B. FACE A LA DISTANCE GEOGRAPHIQUE ET AU MANQUE DE TEMPS, LES MOTIVATIONS DES AMAPIEN·NES ET PAYSAN·NES POUR AGIR

L’enquête a confirmé que certains facteurs « matériels » peuvent limiter la mise en place d’actions de solidarité (distance géographique, disponibilité en temps et compétences des amapien·nes). Face à ces freins matériels, l’organisation occasionnelle d’une journée à la ferme fait de ce temps un moment privilégié où les liens humains sont renforcés.
Paysan·nes et amapien·nes témoignent que c’est avant tout les motivations militantes de soutenir une autre forme d’agriculture et les motivations humaines et affectives qui permettent de mettre en place des initiatives de solidarité.
La solidarité dans les partenariats AMAP est aussi le fruit de motivations plus
individuelles résultant d’une logique d’interdépendance et d’un intérêt commun
 : avoir un meilleur panier, accéder à une aide extérieure peu coûteuse.

C. LES BONNES PRATIQUES DES AMAPIEN·NES ET DES PAYSAN·NES INDISPENSABLES POUR UNE SOLIDARITÉ EFFECTIVE

Pour que la solidarité soit effective, amapien·nes comme paysan·nes doivent
poser ensemble les bases d’un partenariat AMAP solide, engageant et sécurisant, autour du contrat AMAP. Il doit être pensé pour garantir la viabilité économique du partenariat (nombre de semaines de livraisons sur l’année, prix basé sur les coûts de production, nombre de paniers nécessaires, refinancement sans réajustement). Pour faire face aux aléas, le contenu du panier ou de la corbeille doit être pensé en part de production variable
pour laisser une flexibilité aux paysan·nes selon les récoltes. Enfin, il est indispensable que les différents éléments du contrat fassent l’objet
d’un échange entre le·la paysan·ne et les amapien·nes afin qu’ils correspondent à leurs attentes et besoins respectifs.

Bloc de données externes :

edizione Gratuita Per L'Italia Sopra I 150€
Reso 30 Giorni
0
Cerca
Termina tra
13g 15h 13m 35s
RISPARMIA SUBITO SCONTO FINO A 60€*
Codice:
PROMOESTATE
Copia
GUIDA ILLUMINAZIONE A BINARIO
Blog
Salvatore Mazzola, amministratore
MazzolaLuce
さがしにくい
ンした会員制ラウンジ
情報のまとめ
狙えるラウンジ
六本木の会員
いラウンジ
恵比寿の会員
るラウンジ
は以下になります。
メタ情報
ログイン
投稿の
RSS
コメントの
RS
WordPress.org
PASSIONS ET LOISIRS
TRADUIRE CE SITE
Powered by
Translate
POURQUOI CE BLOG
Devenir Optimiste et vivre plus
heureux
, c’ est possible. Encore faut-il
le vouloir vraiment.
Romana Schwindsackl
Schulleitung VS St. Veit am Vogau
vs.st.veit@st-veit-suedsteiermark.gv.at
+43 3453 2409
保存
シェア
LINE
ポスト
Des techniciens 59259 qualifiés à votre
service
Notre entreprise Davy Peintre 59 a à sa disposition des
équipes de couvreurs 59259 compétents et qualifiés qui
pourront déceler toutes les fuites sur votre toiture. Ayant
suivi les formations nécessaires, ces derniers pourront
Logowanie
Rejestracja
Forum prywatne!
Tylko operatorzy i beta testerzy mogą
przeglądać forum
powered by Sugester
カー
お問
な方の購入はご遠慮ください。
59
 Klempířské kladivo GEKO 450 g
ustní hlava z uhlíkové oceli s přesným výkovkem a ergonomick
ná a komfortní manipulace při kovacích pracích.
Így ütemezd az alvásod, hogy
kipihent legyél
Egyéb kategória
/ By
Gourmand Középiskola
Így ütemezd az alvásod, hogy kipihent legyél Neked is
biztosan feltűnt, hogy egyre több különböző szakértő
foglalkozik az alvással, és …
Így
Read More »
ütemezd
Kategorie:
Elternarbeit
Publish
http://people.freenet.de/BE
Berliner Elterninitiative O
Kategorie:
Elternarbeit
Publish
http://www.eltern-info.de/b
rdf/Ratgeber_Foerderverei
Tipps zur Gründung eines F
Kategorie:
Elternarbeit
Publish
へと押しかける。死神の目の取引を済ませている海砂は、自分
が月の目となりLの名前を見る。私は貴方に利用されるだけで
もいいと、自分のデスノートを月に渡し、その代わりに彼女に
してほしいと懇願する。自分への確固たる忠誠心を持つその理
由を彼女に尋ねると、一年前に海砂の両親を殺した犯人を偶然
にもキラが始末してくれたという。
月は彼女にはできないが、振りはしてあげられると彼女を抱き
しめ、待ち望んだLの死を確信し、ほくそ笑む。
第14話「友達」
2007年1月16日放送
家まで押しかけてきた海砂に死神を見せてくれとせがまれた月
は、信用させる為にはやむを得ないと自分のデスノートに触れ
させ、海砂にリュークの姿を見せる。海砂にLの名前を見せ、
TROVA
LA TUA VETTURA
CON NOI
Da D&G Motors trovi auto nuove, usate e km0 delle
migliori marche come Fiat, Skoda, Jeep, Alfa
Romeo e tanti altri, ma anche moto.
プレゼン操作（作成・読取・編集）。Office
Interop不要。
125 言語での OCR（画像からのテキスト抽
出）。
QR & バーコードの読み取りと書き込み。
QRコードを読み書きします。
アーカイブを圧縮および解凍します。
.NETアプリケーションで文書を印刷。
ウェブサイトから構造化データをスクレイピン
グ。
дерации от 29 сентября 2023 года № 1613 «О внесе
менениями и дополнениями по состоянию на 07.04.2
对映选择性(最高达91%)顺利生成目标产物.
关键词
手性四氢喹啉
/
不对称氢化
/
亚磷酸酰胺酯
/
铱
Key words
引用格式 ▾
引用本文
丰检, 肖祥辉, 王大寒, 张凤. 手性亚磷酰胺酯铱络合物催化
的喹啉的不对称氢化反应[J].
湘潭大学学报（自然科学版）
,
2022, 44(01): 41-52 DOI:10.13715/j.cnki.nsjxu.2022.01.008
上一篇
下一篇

Au-delà des modalités du contrat, amapien·nes et paysan·nes doivent ensemble construire une relation de confiance basée sur la transparence et la communication. Ils·elles doivent partager clairement leurs attentes mais aussi avoir des représentations alignées sur les pratiques agricoles et les engagements AMAP. Idéalement, il faudrait avoir : une personne référente par paysan·ne, des temps dédiés d’échanges pour chaque partenariat, des
échanges informels lors des distributions, une communication régulière à tou·tes sur les nouvelles de la ferme ? etc.

Si l’étude a fait ressortir le besoin d’ouvrir des espaces de parole pour que la parole paysanne s’exprime, les échanges ont aussi montré la nécessité d’accompagner les référent·es et plus largement les amapien·nes à écouter les besoins des paysan·nes et à réagir. Si les situations douloureuses sont difficiles à exprimer, elles sont aussi difficiles à entendre et à prendre en charge. Des échanges avec l’association Solidarité Paysans, qui forme justement ses bénévoles sur ce sujet, ont abouti à l’idée de créer une dynamique commune autour de cet enjeu.

Les AMAP dans un monde complexe : comment renforcer la résilience de notre modèle face aux crises ?

Dans le mouvement des AMAP, l’idée d’un « désengagement » est assez présente. Les comportements consommateurs existaient déjà il y a vingt ans au début des AMAP. Cela n’empêche pas de maintenir une certaine vigilance, notamment dans un contexte de concurrence entre circuits courts, et de nécessaire renouvellement des collectifs AMAP.

En tout cas, ces études menées en AuRA et IDF ont souligné l’importance de (re)mettre la solidarité au cœur du modèle AMAP. La solidarité en AMAP revêt une dimension collective cruciale dans la mesure où elle répond à des enjeux systémiques. En d’autres termes, être solidaire en AMAP est un acte politique, ce n’est pas donner ou recevoir la charité, c’est prendre en charge collectivement la question de notre système agro-alimentaire en général.

Face aux crises sanitaires, climatiques et économiques, des débats s’ouvrent : faut-il flexibiliser ou consolider le modèle AMAP ? La question n’est évidemment pas tranchée ici, mais elle appelle à un véritable travail effectué à l’échelle des réseaux et du MIRAMAP : renforcer la résilience du modèle AMAP en travaillant sur les fondamentaux du partenariat et en admettant ses limites.